И пока деревня не скрылась за поворотом, за нашей машиной, приплясывая на бегу, бежали мальчишки.
— Вот тут я убил черную кобру, года три назад, когда работал в здешнем управлении дорожным инженером, — сказал Энгманн.
Я невольно внимательнее смотрю под ноги. Но все равно ни зги не видать. Даже непонятно, где кончается лужайка, а где начинается обрыв. А начинается он где-то совсем рядом — там, внизу, ровно светят огни порта Такоради.
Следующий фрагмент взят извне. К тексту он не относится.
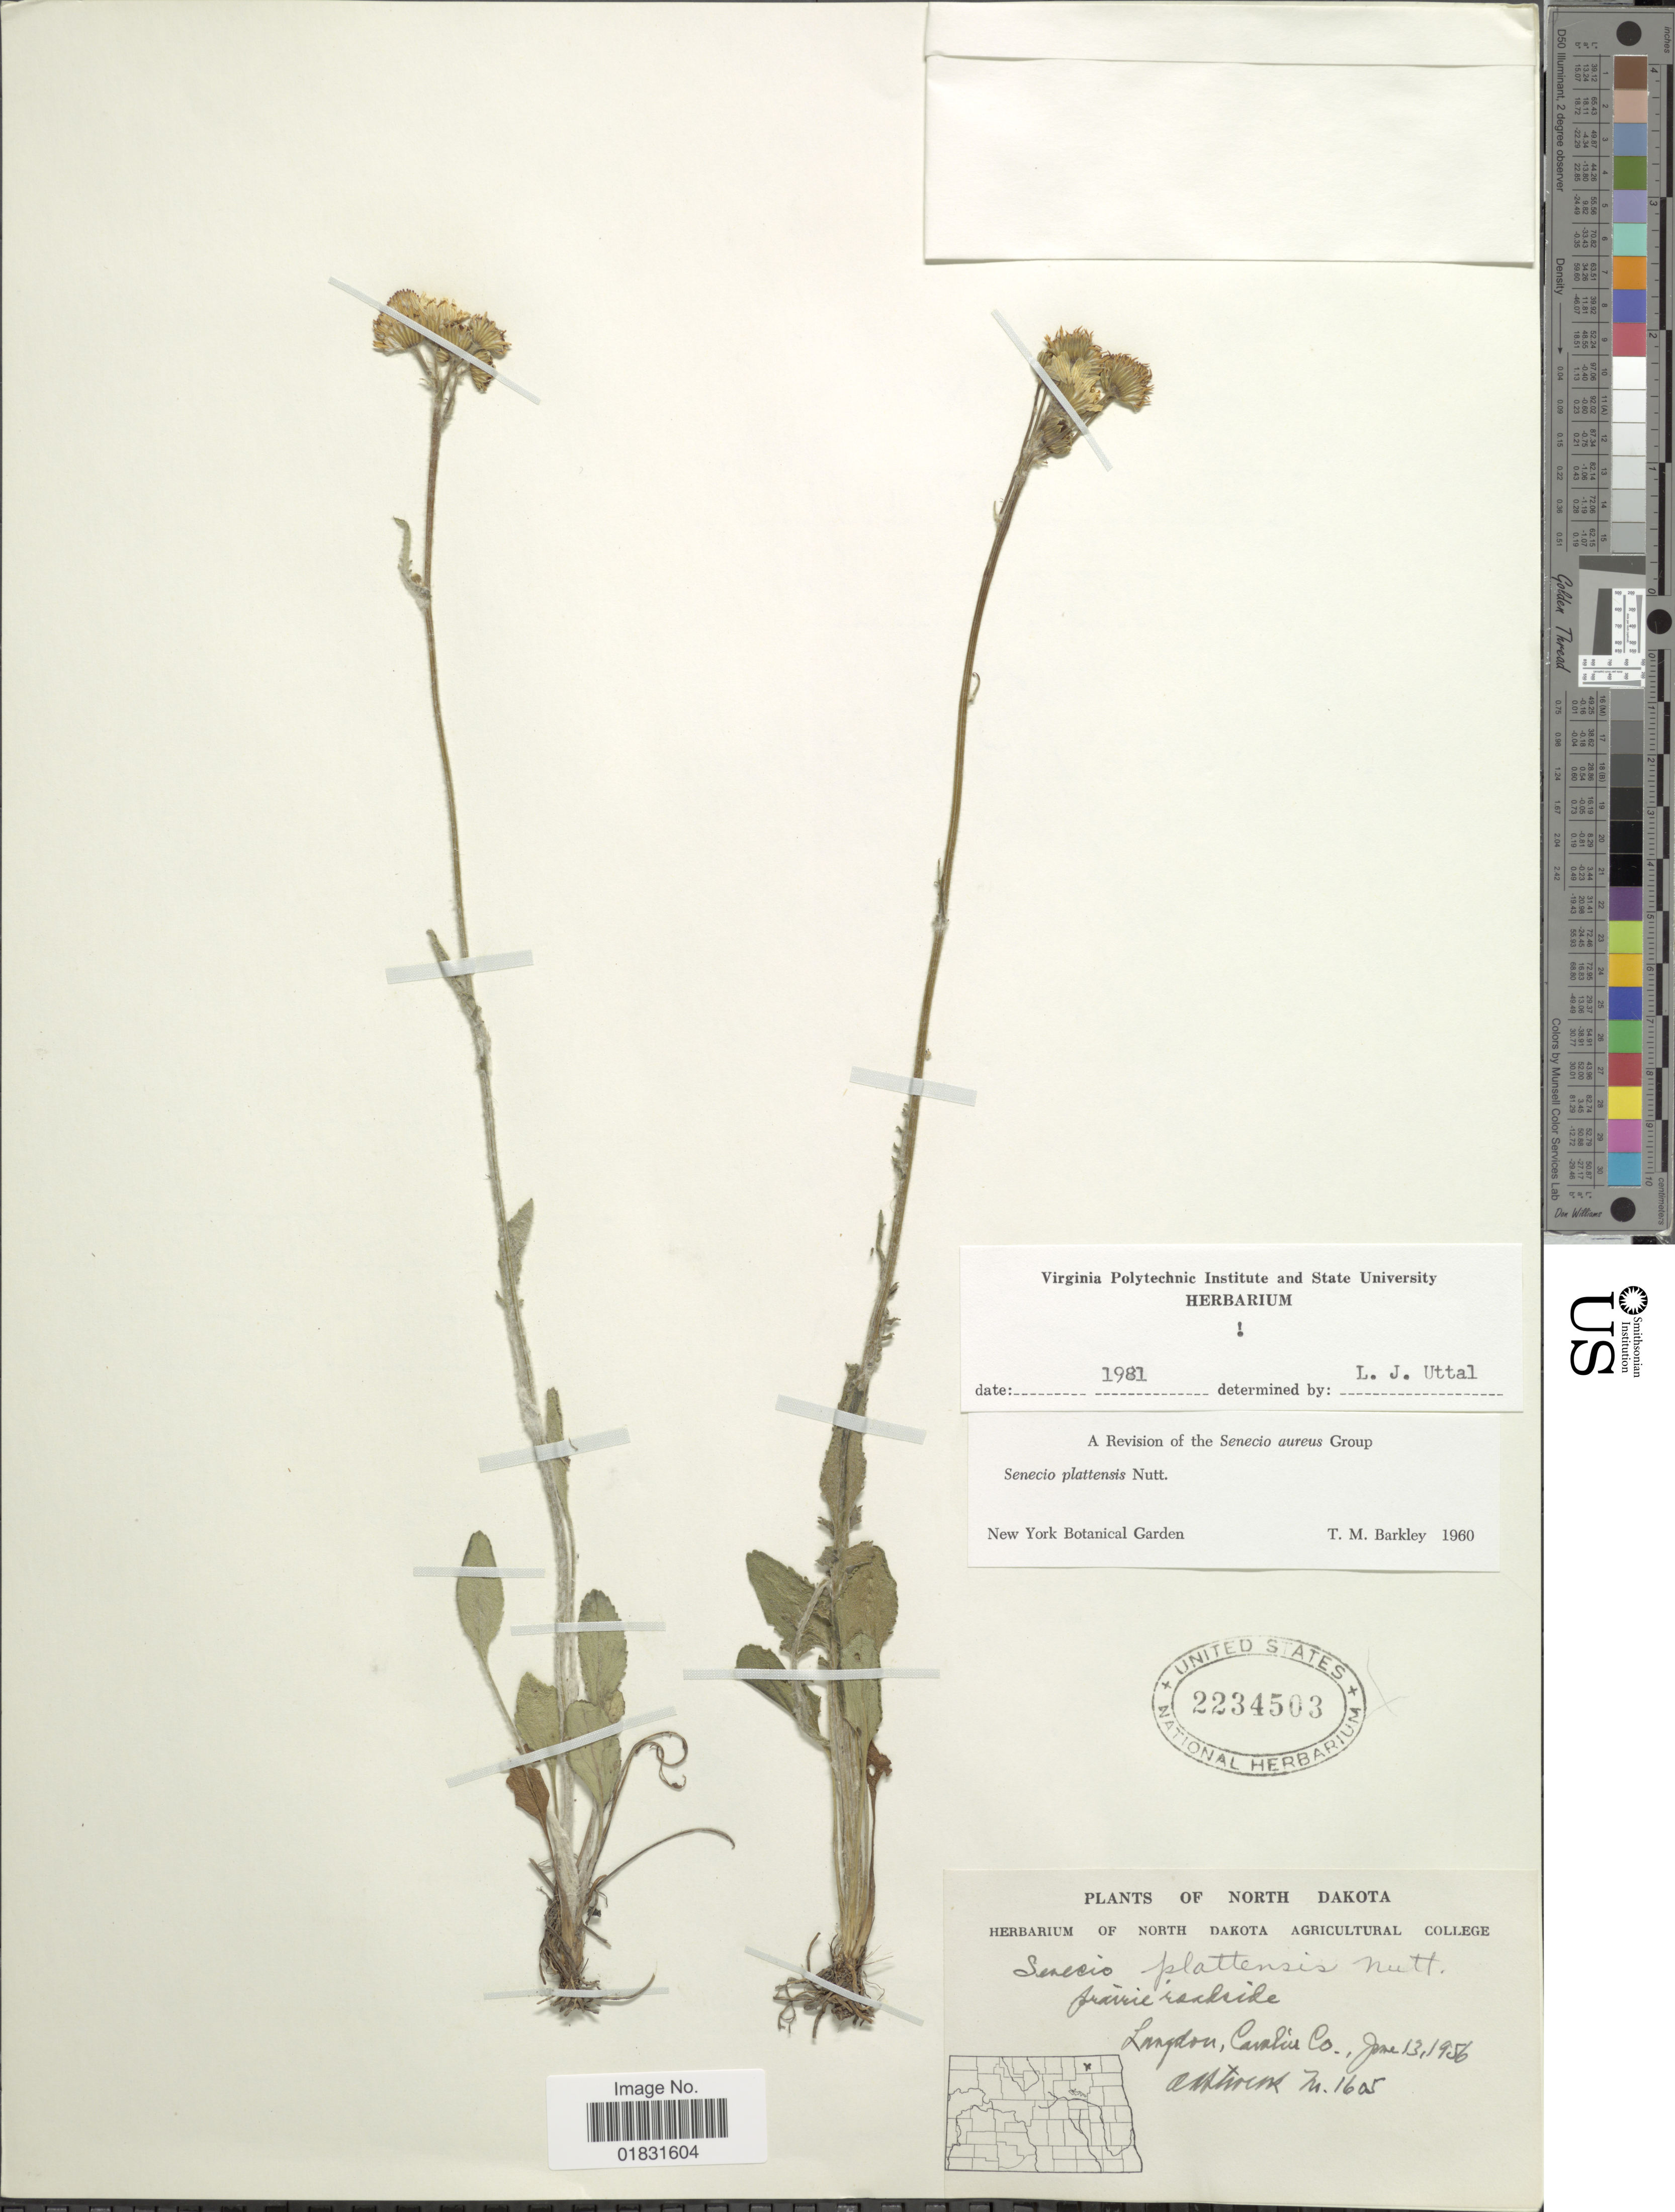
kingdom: Plantae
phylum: Tracheophyta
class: Magnoliopsida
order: Asterales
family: Asteraceae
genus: Packera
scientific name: Packera plattensis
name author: W.A. Weber & Á. Löve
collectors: O. A. Stevens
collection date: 1956-06-13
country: United States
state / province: North Dakota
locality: Prairie roadside, Langdon, Cavalier Co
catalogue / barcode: US 2234503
Любой порт ночью — прекрасное зрелище. Цепочками тянутся фонари по причалам, пышными созвездиями расцветают стоящие под разгрузкой корабли, освещая черные силуэты кранов. Дальше, в океане, туманностями светятся теплоходы, ожидающие своей очереди. Город позади спит, темный и таинственный, а порт и не собирается отдыхать. Некогда. Такоради — пока единственный крупный порт в стране, и через него проходит основная масса товаров. Гане не повезло. Бухт и заливов почти нет, побережье Гвинейского залива везде одинаково, и у берега так мелко, что корабли не могут подходить близко. В Аккре они останавливаются в полумиле от берега и разгружаются лодками. Это долго и невыгодно. Товары чуть ли не удваиваются в цене, особенно если учесть, что часть лодок опрокидывается в предательских прибрежных бурунах. Остается Такоради с его молом и далеко убегающими в море причалами. Англичанам не было особого смысла тратить большие деньги на строительство других портов — Такоради справлялся с вывозом какао, золота и леса. Не бог весть как хорошо справлялся.